[Work instructions]:
1) Decide whether each statement agrees with the Gladstone passage, answering yes or no and quoting the deciding words: (a) Lord Palmerston died at eighty in October 1865; (b) the debate on the Reform Bill lasted five nights; (c) the government lost the final division by eleven votes.
2) According to the Gladstone passage, how many new voters would the Reform Bill have added?
3) Resume the Gladstone passage after its final sentence.

[Excerpt]:
----------
The death of Lord Palmerston at the age of eighty, October 17, 1865, made Earl Russell prime minister, while Gladstone resumed under the new government his post as chancellor of the exchequer, and now became formally the leader of the Liberals in the House of Commons.
Irish questions in 1866 came prominently to the front, for the condition of Ireland at that time was as alarming as it was deplorable, with combined Fenianism and poverty and disaffection in every quarter. So grave was the state of this unhappy country that the government felt obliged to bring in a bill suspending the habeas corpus act, which the chancellor of the exchequer eloquently supported. His conversion to Liberal views was during this session seen in bringing in a measure for the abolition of compulsory church-rates, in aid of Dissenters; but before it could be carried through its various stages a change of ministry had taken place on another issue, and the Conservatives again came into power, with Lord Derby for prime minister and Disraeli for chancellor of the exchequer and leader of his party in the House of Commons.
This fall of the Liberal ministry was brought about by the Reform Bill, which Lord Russell had prepared, and which was introduced by the chancellor of the exchequer amid unparalleled excitement. Finance measures lost their interest in the fierceness of the political combat. It was not so important a measure as that of the reform of 1832 in its political consequences, but it was of importance enough to enlist absorbing interest throughout the kingdom; it would have added four hundred thousand new voters. While it satisfied the Liberals, it was regarded by the Conservatives as a dangerous concession, opening the doors too widely to the people. Its most brilliant and effective opponent was Mr. Lowe, whose oratory raised him at once to fame and influence. Seldom has such eloquence been heard in the House of Commons, and from all the leading debaters on both sides. Mr. Gladstone outdid himself, but perhaps was a little too profuse with his Latin quotations. The debate was continued for eight successive nights. The final division was the largest ever known: the government found itself in a minority of eleven, and consequently resigned. Lord Derby, as has been said, was again prime minister.
The memorable rivalry between Mr. Gladstone and Mr. Disraeli was now continued in deeper earnest, and never ceased so long as the latter statesman was a member of the House of Commons, They were recognized to be the heads of their respective parties,—two giants in debate; two great parliamentary gladiators, on whom the eyes of the nation rested. Mr. Gladstone was the more earnest, the more learned, and the more solid in his blows. Mr. Disraeli was the more adroit, the more witty, and the more brilliant in his thrusts. Both were equally experienced. The one appealed to justice and truth; the other to the prejudices of the House and the pride of a nation of classes. One was armed with a heavy dragoon sword; the other with a light rapier, which he used with extraordinary skill. Mr. G.W.E. Russell, in his recent "Life of Gladstone," quotes the following passage from a letter of Lord Houghton, May, 1867:—
"I met Gladstone at breakfast. He seems quite awed with the diabolical cleverness of Dizzy, 'who,' he says, 'is gradually driving all ideas of political honor out of the House, and accustoming it to the most revolting cynicism,' There is no doubt that a sense of humor has always been conspicuously absent from Mr. Gladstone's character."
----------
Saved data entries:
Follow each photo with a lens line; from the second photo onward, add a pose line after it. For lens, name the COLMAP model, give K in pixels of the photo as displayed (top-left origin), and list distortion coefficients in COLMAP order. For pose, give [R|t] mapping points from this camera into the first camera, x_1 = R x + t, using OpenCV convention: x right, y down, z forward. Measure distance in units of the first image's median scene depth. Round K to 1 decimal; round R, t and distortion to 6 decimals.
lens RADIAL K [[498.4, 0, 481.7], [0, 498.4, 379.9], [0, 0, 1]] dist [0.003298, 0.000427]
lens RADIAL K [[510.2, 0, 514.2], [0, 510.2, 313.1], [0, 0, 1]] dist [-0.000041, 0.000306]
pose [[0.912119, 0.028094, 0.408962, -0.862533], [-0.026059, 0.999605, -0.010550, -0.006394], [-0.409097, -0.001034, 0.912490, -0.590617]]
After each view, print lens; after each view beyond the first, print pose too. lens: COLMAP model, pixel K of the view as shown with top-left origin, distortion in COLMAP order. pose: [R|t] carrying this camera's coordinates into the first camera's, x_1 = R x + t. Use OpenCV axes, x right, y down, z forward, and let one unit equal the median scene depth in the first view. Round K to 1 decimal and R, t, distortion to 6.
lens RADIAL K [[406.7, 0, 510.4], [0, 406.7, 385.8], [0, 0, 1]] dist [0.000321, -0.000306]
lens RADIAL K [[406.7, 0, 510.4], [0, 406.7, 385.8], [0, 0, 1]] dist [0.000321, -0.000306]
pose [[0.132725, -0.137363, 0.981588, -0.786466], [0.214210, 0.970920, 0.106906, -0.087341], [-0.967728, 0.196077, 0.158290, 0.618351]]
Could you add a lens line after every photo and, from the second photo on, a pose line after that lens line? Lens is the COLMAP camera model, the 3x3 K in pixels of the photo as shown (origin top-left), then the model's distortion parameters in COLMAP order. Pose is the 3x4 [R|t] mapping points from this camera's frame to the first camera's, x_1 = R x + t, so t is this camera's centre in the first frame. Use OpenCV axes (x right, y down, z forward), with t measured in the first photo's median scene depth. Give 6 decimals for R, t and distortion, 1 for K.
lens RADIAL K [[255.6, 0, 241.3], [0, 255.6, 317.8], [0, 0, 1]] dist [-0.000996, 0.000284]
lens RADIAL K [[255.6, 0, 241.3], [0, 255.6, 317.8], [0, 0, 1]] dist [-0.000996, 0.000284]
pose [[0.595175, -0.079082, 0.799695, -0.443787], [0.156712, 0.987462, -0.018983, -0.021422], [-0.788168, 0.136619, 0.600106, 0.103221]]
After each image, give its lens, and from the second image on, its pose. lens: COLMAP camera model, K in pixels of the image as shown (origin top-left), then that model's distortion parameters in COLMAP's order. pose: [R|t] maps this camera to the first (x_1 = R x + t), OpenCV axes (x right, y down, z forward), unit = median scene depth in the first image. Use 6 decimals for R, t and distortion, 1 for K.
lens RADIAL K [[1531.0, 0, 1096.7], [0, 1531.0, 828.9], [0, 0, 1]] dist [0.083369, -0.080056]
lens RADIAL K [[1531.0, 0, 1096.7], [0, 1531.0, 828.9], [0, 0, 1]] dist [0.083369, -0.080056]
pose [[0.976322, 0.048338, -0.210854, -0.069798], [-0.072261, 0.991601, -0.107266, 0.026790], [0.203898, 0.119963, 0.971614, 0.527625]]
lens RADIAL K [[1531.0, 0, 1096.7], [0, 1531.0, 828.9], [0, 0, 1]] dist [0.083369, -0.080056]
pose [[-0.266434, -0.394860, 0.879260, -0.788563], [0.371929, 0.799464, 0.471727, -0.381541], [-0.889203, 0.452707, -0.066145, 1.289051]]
----------
[Task answers]:
1)
(a) Yes: "The death of Lord Palmerston at the age of eighty, October 17, 1865"
(b) No: "The debate was continued for eight successive nights."
(c) Yes: "the government found itself in a minority of eleven"

2) Four hundred thousand.

3)
Sometimes one of these rival leaders was on the verge of victory and sometimes the other, and both equally gained the applause of the spectators. Two such combatants had not been seen since the days of Pitt and Fox,—one, the champion of the people; the other, of the aristocracy. What each said was read the next day by every family in the land. Both were probably greatest in opposition, since more unconstrained. Of the two, Disraeli was superior in the control of his temper and in geniality of disposition, making members roar with laughter by his off-hand vituperation and ingenuity in inventing nicknames. Gladstone was superior in sustained reasoning, in lofty sentiments, and in the music of his voice, accompanied by that solemnity of manner which usually passes for profundity and the index of deep convictions. As for rhetorical power, it would be difficult to say which was the superior,—though the sentences of both were too long. It would also be difficult to tell which of the two was the more ambitious and more tenacious of office. Both, it is said, bade for popularity in the measures they proposed. Both were politicians. There is, indeed, a great difference between politicians and statesmen; but a man may be politic without ceasing to be a lover of his country, like Lord Palmerston himself; and a man may advocate large and comprehensive views of statesmanship which are neither popular nor appreciated.
The new Conservative ministry was a short one. Coming into power on the defeat of the Liberal reform bill introduced by Mr. Gladstone, the Tory government recognized the popular demand on which that bill had been based; and though Mr. Disraeli coolly introduced a reform bill of their own which was really more radical than the Liberal bill had been, and although at the hands of the opposition it was so modified that the Duke of Buccleuch declared that the only word unaltered was the initial "whereas," its passage was claimed as a great Conservative victory. Shortly after this, the Earl of Derby retired on account of ill-health, and was succeeded by Mr. Disraeli as premier; but the current of Liberalism set in so strongly in the ensuing elections that he was forced to resign in 1868, and Mr. Gladstone now for the first time became prime minister.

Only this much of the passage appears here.